Friday, January 25, 2008
In past eras, when an ad broad had a bad day, she'd duck into a smoky bar on the way home, puff a few chesterfields, knock back some martinis, then pour herself into a taxi feeling much, much better. (Though presumably much, much worse the next morning.)
How do ad broads today recover from a week as toxic as the one I just had? They treat themselves to qi gong massage, a therapeutic treatment that's been big in China for 3000 years. (A culture that definitely knows about stress.)
Qi Gong parlors aren't advertised (or regulated). In NYC, they're usually on the second floors of walk-ups. No frou-frou decor--massage tables are side by side, separated only by cloth curtains. (Not for prudes.) No Enya music. No terrycloth slippers. Not even appointments. Just several small women with hands of steel and unerring precision in knowing how to knead your troubles away. Next best thing is the price: about a dollar a minute. But tip well--they'll remember!
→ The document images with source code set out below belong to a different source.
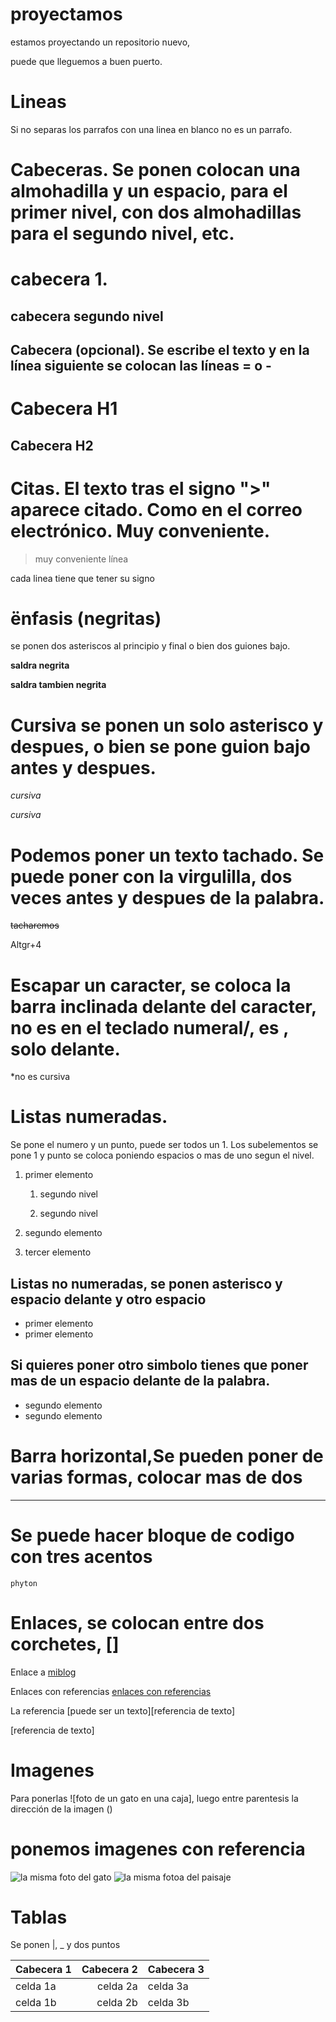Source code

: # proyectamos
estamos proyectando un repositorio nuevo,

puede que lleguemos a buen puerto.

# Lineas

Si no separas los parrafos con una linea en blanco no es un parrafo.

# Cabeceras. Se ponen colocan una almohadilla y un espacio, para el primer nivel, con dos almohadillas para el segundo nivel, etc.

# cabecera 1.

## cabecera segundo nivel

## Cabecera (opcional). Se escribe el texto y en la línea siguiente se colocan las líneas = o -

Cabecera H1
===========

Cabecera H2
-----------

# Citas. El texto tras el signo ">" aparece citado. Como en el correo electrónico. Muy conveniente.
>muy conveniente
>línea

cada linea tiene que tener su signo

# ënfasis (negritas)

se ponen dos asteriscos al principio y final o bien dos guiones bajo.

**saldra negrita**

__saldra tambien negrita__

# Cursiva se ponen un solo asterisco y despues, o bien se pone guion bajo antes y despues.

_cursiva_


*cursiva*

# Podemos poner un texto tachado. Se puede poner con la virgulilla, dos veces antes y despues de la palabra.

~~tacharemos~~

Altgr+4

# Escapar un caracter, se coloca la barra inclinada delante del caracter, no es en el teclado numeral/, es \, solo delante.

\*no es cursiva

# Listas numeradas.

Se pone el numero y un punto, puede ser todos un 1. Los subelementos se pone 1 y punto se coloca poniendo espacios o mas de uno segun el nivel.

1. primer elemento

   1. segundo nivel
  
   1. segundo nivel

1. segundo elemento

1. tercer elemento

## Listas no numeradas, se ponen asterisco y espacio delante y otro espacio
* primer elemento
* primer elemento

## Si quieres poner otro simbolo tienes que poner mas de un espacio delante de la palabra.

*  segundo elemento
*  segundo elemento

# Barra horizontal,Se pueden poner de varias formas, colocar mas de dos

_____________________________________

# Se puede hacer bloque de codigo con tres acentos

```phyton```

# Enlaces, se colocan entre dos corchetes, []

Enlace a [miblog](http://www.psicobyte.com)

Enlaces con referencias [enlaces con referencias][1]

La referencia [puede ser un texto][referencia de texto]

[1]:http://osl.ugr.es

[referencia de texto]

# Imagenes

Para ponerlas ![foto de un gato en una caja], luego entre parentesis la dirección de la imagen ()

# ponemos imagenes con referencia

![la misma foto del gato][gato]
![la misma fotoa del paisaje][paisaje]

[gato]: http://img.imagenescool.com/ic/buenos-dias/buenos-dias_143.jpg

[paisaje]: http://www.paisajesbonitos.org/wp-content/uploads/2016/01/paisajes-bonitos-de-verano-playa-paradisiaca-exotica-imagen-foto-wallpaper-0.jpg

# Tablas

Se ponen |, _ y dos puntos

|Cabecera 1|Cabecera 2|Cabecera 3|
|----------|----------:|:--------|
|celda 1a | celda 2a|celda 3a|
|celda 1b|celda 2b|celda 3b|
Here's a list of a few in New York. The place I go to isn't on the list: it's 214 West 72nd where a sign promises (in twelve different typefaces) that qi gong smooths the process of delivering oxygen to the cells, reduces stress, improves bowel functioning, also alleviates chronic kidney disease, liver disease, lower back pain, myopia, obesity, neurasthenia, paralysis induced by external injury, retinopathy, rheumatism, sciatic neuralgia, sleeplessness, stress, ulcers, and peripheral vascular disease.
Obviously, no pesky DDMAC reviews required for this category.